Evans, Matthew wrote:
> Hi,
>
> I've been running messaging tests on R13B02, using both 8 core Intel and 8 core CAVIUM processors. The tests involve two or more processes that do nothing more than sit in a loop exchanging messages as fast as they can. These tests are, of course, not realistic (as in real applications do more than sit in a tight loop sending messages), so my findings will likely not apply to a real deployment.
>
> First the good news: When running tests that do more than just message passing the SMP features of R13B02 are leaps and bounds over R12B05 that I was running previously. What I have however noticed is that in a pure messaging test (lots of messages, in a tight loop) we appear to run into caching issues where messages are sent between processes that happen to be scheduled on different cores. This got me into thinking about a future enhancement to the Erlang VM: Process affinity.
>
> In this mode two or more processes that have a lot of IPC chatter would be associated into a group and executed on the same core. If the scheduler needed to move one process to another core - they would all be relocated.
>
> Although this grouping of processes could be done automatically by the VM I believe the decision making overhead would be too great, and it would likely make some poor choices as to what processes should be grouped together. Rather I would leave it to the developer to make these decisions, perhaps with a library similar to pg2.
>
> For example, library process affinity (paf) could have the functions:
>
> paf:create(Name,[Opts]) -> ok, {error, Reason}
> paf:join(Name,Pid,[Opts]) -> ok, {error, Reason}
> paf:leave(Name,Pid) -> ok
> paf:members(Name) -> MemberList
>
> An affinity group would be created with options for specifying the maximum size of the group (to ensure we don't have all processes on one core), a default membership time within a group (to ensure we don't unnecessarily keep a process in the group when there is no longer a need) and maybe an option to allow the group to be split over different cores if the group size reaches a certain threshold.
>
> A process would join the group with paf:join/3, and would be a member for the default duration (with options here to override the settings specified in paf:create). If the group is full the request is rejected (or maybe queued). After a period of time the process is removed from the group and a message {paf_leave, Pid} is sent to the process that issued the paf:join command. If needed the process could be re-joined at that time with another paf:join call.
>
> Any takers? R14B01 perhaps ;-)
>
> Thanks
>
> Matt
>
>   
Hi Matt,

I think the "optimal" number of affinity groups and process bindings to 
these groups would pretty much depend on the number of schedulers, and 
in turn on the number of cores. Probably also depends on the CPU 
architecture. Doesn't this road lead to giving up the high-levelness of 
Erlang, where we produce hardware-dependent code? I don't want to end up 
writing inline BEAM code in the future... :)
Also, having such a rigid grouping is not a good idea as it completely 
ignores the workload of the member processes. You might force a bunch of 
heavy-weight processes onto the same core, losing more than you gain.
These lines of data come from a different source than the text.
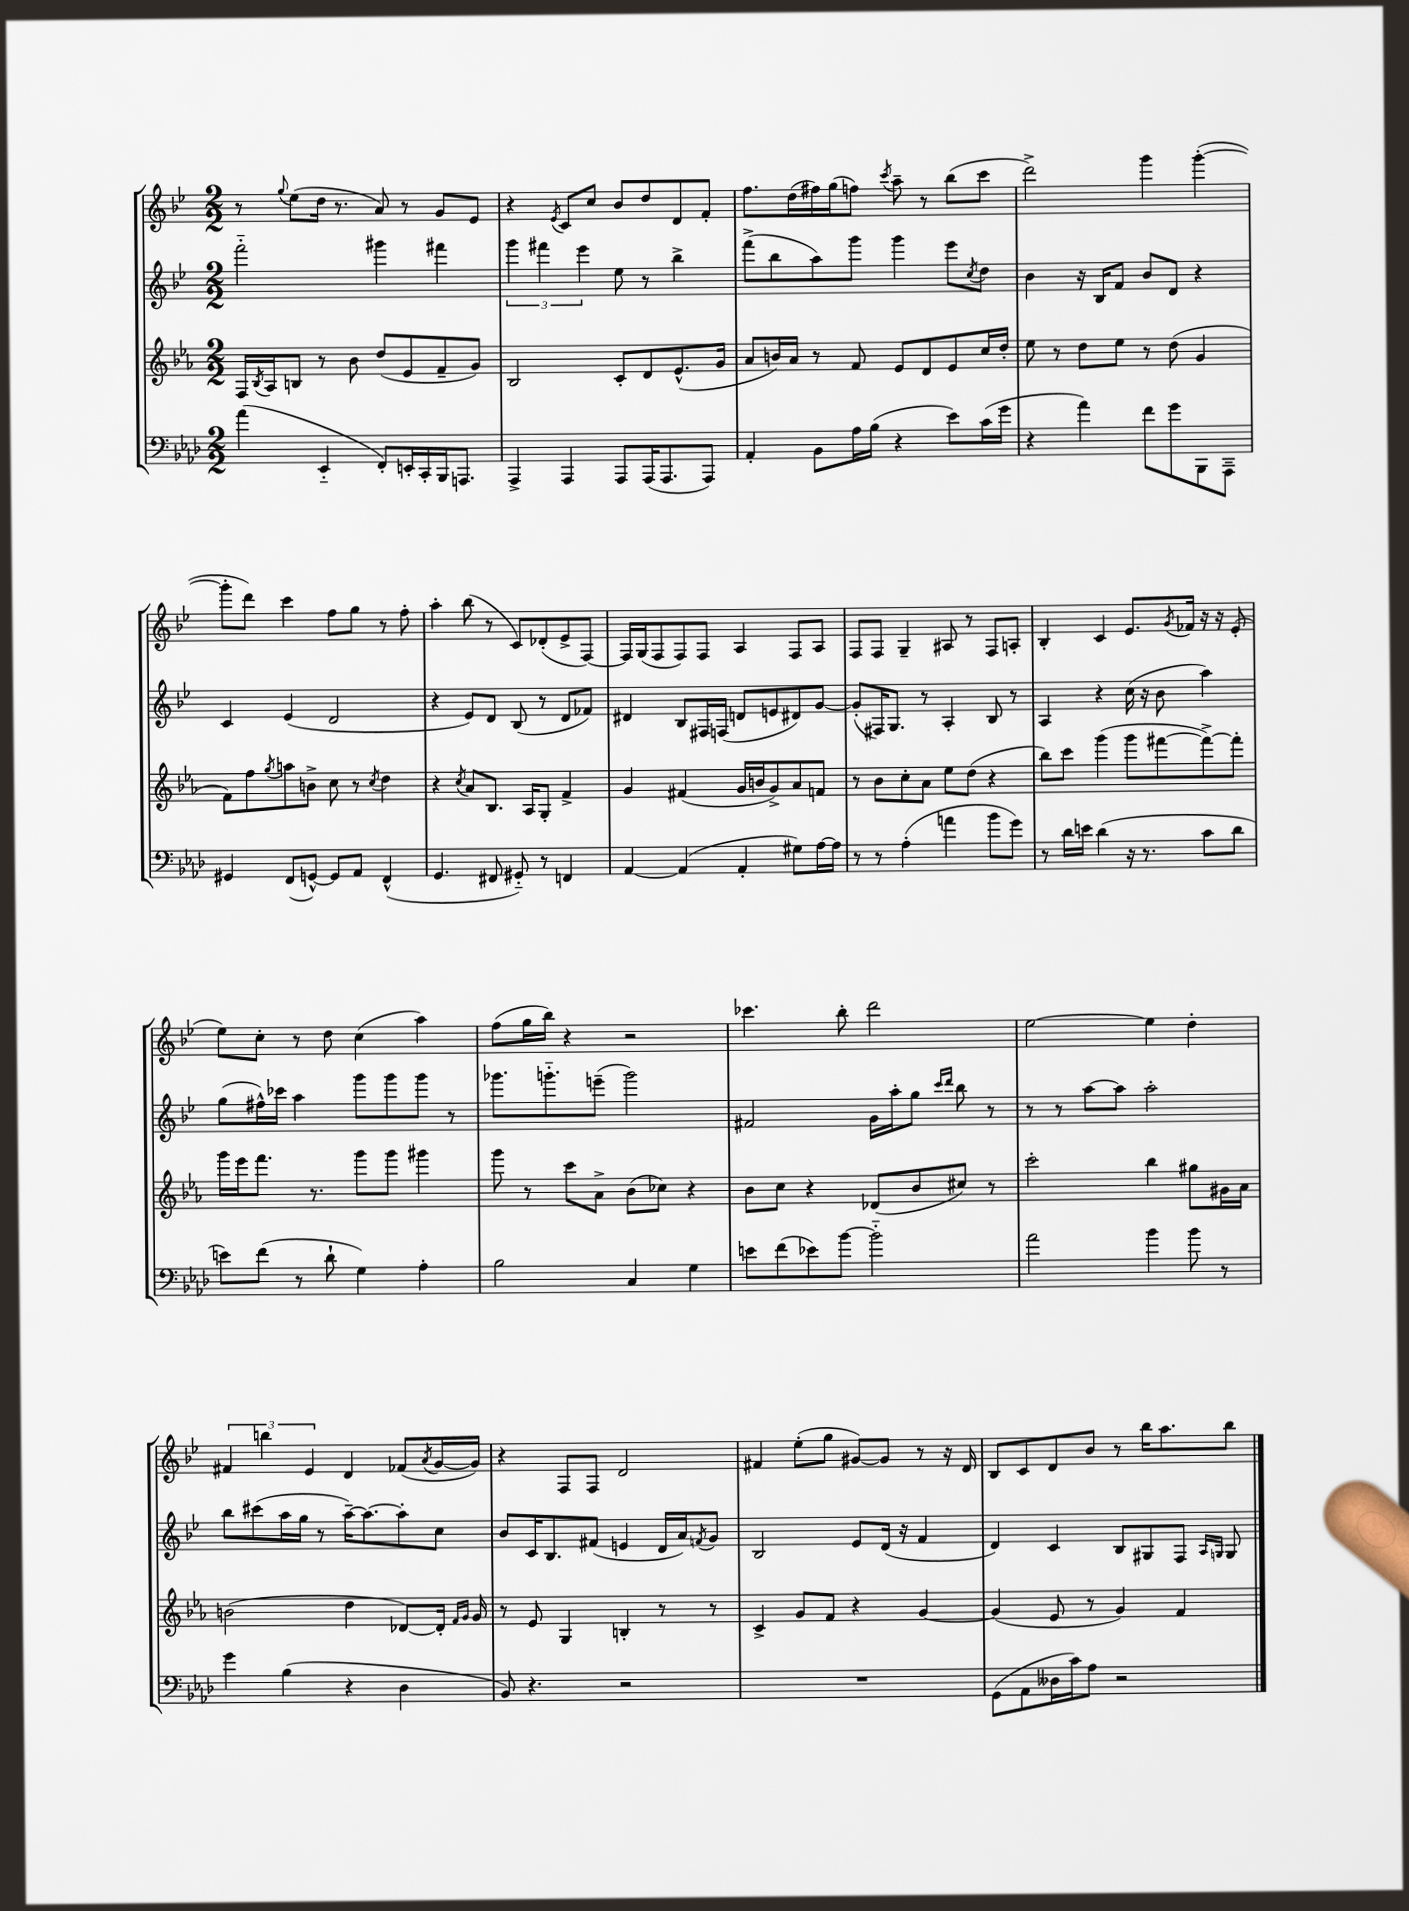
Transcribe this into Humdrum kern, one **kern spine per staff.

**kern	**kern	**kern	**kern
*staff4	*staff3	*staff2	*staff1
*clefF4	*clefG2	*clefG2	*clefG2
*k[b-e-a-d-]	*k[b-e-a-]	*k[b-e-]	*k[b-e-]
*M2/2	*M2/2	*M2/2	*M2/2
(4a-	16F	2fff'~	8r
.	8qB-	.	.
.	16A-	.	.
.	.	.	8qqgg
.	8B	.	(8ee-
4EE-'~	8r	.	16dd
.	.	.	8.r
.	8b-	.	.
8FF')	(8dd	4ggg#	8a)
16EE'	8e-	.	8r
16CC'	.	.	.
16BBB-	8f~	4fff#	8g
8.AAA	.	.	.
.	8g)	.	8e-
=	=	=	=
4AAA-^	2B-	6ggg	4r
.	.	6fff#	.
.	.	.	8qe-
4AAA-	.	.	8c
.	.	6eee-	.
.	.	.	8cc
8AAA-	8c'	8ee-	8b-
(16AAA-	8d	8r	8dd
8.AAA-	.	.	.
.	(8.e-^^	4bb-^	8d
8AAA-)	.	.	8f'
.	16g	.	.
=	=	=	=
4AA-'	8a-	(8fff^	8.ff
.	16b)	8bb-	.
.	16a-	.	(16dd
8BB-	8r	8aa)	16ff#)
.	.	.	(16gg
16A-	8f	8ggg	8ff)
(16B-	.	.	.
.	.	.	8qccc
4r	8e-	4ggg	8aa~
.	8d	.	8r
8e-)	8e-	8eee-	(8bb-
.	.	8qcc	.
(16c	16cc	8dd	8ccc
16g	16dd'	.	.
=	=	=	=
4r	8ee-	4b-	2ddd^)
.	8r	.	.
4a-)	8dd	16r	.
.	.	16B-	.
.	8ee-	8f	.
8f	8r	8b-	4ggg
8g	(8dd	8d	.
8BBB-	4g	4r	([4ggg'
8AAA-~	.	.	.
=	=	=	=
4GG#	8f)	4c	8ggg']
.	8ff	.	8ddd)
.	8qgg	.	.
(8FF	8aa	(4e-	4ccc
[8GG^^)	8b^	.	.
8GG]	8cc	2d	8ff
8AA-	8r	.	8gg
.	8qcc	.	.
(4FF^^	4dd	.	8r
.	.	.	8ff'
=	=	=	=
4.GG	4r	4r	4aa'
.	8qcc	.	.
.	8a-	8e-)	(8bb-
8FF#	8.B-	8d	8r
8GG#'~)	.	(8B-	8c)
.	16A-	.	.
8r	8G'	8r	(8d-'
4FF	4f^	8d	8e-^
.	.	8f-)	[8F)
=	=	=	=
[4AA-	4g	4d#	16F]
.	.	.	(16G
.	.	.	8F
(4AA-]	(4f#	8B-	8F)
.	.	16F#	8F
.	.	(16F	.
4AA-'	16g	8d	4A
.	16b	.	.
.	8g^)	8e	.
8G#)	8a-	8d#)	8F
[16A-	8f	[8g	8A
16A-]	.	.	.
=	=	=	=
8r	8r	(8g']	8F
8r	8b-	16F#)	8F
.	.	8.G	.
(4A-'	8cc'	.	4G~
.	8a-	8r	.
4a	8ee-	4A'	8A#
.	(8dd	.	8r
8b-	4r	8B-	8F
8g)	.	8r	8A'
=	=	=	=
8r	8bb-)	4A	4B-'
16d-	8ccc	.	.
16e	.	.	.
(4d-	(4ggg	4r	4c
16r	8ggg	(16cc	8.e-
8.r	.	16r	.
.	[8fff#	8b-	.
.	.	.	8qg
.	.	.	16f-
8c	8fff#^_)	4aa)	16r
.	.	.	16r
8d-	8fff#']	.	(8e-'
=	=	=	=
8e)	16ggg	(8gg	8ee-)
.	16eee-	.	.
(8f	8.fff	16ff#^^)	8cc'
.	.	16ccc-	.
8r	.	4aa	8r
.	8.r	.	.
8d-`	.	.	8dd
4G)	8ggg	8ggg	(4cc
.	8ggg	8ggg	.
4A-'	4ggg#	8ggg	4aa)
.	.	8r	.
=	=	=	=
2B-	8ggg	8.ggg-	(8ff
.	8r	.	16gg
.	.	8.ggg'~	16bb-)
.	8ccc	.	4r
.	8a-^	(8eee~	.
4C	(8b-	2ggg)	2r
.	8cc-)	.	.
4G	4r	.	.
=	=	=	=
8e	8b-	2f#	4.ccc-
(8f	8cc	.	.
8e-)	4r	.	.
[8b-	.	.	8bb-'
2b-'~]	(8d-	16g	2ddd
.	.	16aa'	.
.	8b-	8gg	.
.	.	16qqccc	.
.	.	16qqddd	.
.	8cc#)	8bb-	.
.	8r	8r	.
=	=	=	=
2a-	2ccc'	8r	[2ee-
.	.	8r	.
.	.	[8aa	.
.	.	8aa]	.
4b-	4bb-	2aa'	4ee-]
8b-	8gg#	.	4dd'
8r	16g#	.	.
.	16a-	.	.
=	=	=	=
4g	(2b	8bb-	6f#
.	.	(8ccc#	.
.	.	.	6bb
(4B-	.	16aa	.
.	.	16gg	.
.	.	.	6e-
.	.	8r	.
4r	4dd	[16aa~)	4d
.	.	8.aa_	.
4D-	[8d-)	8aa']	(8f-
.	.	.	8qa
.	16d-']	8cc	[16g
.	16qqf	.	.
.	16qqg	.	.
.	16g	.	16g])
=	=	=	=
8BB-)	8r	8b-	4r
4.r	8e-	16c	.
.	.	8.B-	.
.	4G	.	8F
.	.	(8f#	8F
2r	4B'	4e	2d
.	8r	16d	.
.	.	16a)	.
.	.	8qf	.
.	8r	8g	.
=	=	=	=
1r	4c^	2B-	4f#
.	8g	.	(8ee-'
.	8f	.	8gg
.	4r	8e-	[8g#)
.	.	(16d	8g#]
.	.	16r	.
.	[4g	4f	8r
.	.	.	16r
.	.	.	16d
=	=	=	=
(8GG	(4g]	4d)	8B-
8AA-	.	.	8c
16D--	8e-	4c	8d
16c)	.	.	.
8A-	8r	.	8b-
2r	4g)	8B-	8r
.	.	8G#	16bb-
.	.	.	8.aa
.	4f	8F	.
.	.	16qqA	.
.	.	16qqG	.
.	.	8G	8bb-
==	==	==	==
*-	*-	*-	*-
Anyway, in my opinion it would be a better approach if there was no 
grouping at all: we would only define the affinity of a process to 
another. This would result in a directed, fully-connected graph on all 
processes. Default edge label could be 1, so you only need to increase 
it when needed, something like process_flag(affinity, {Pid, 42}).
You could also define some sort of workload-coefficient, put it on the 
vertices, and use a force-based alignment algorithm to assign processes 
to schedulers :)

Regards,
Zoltan.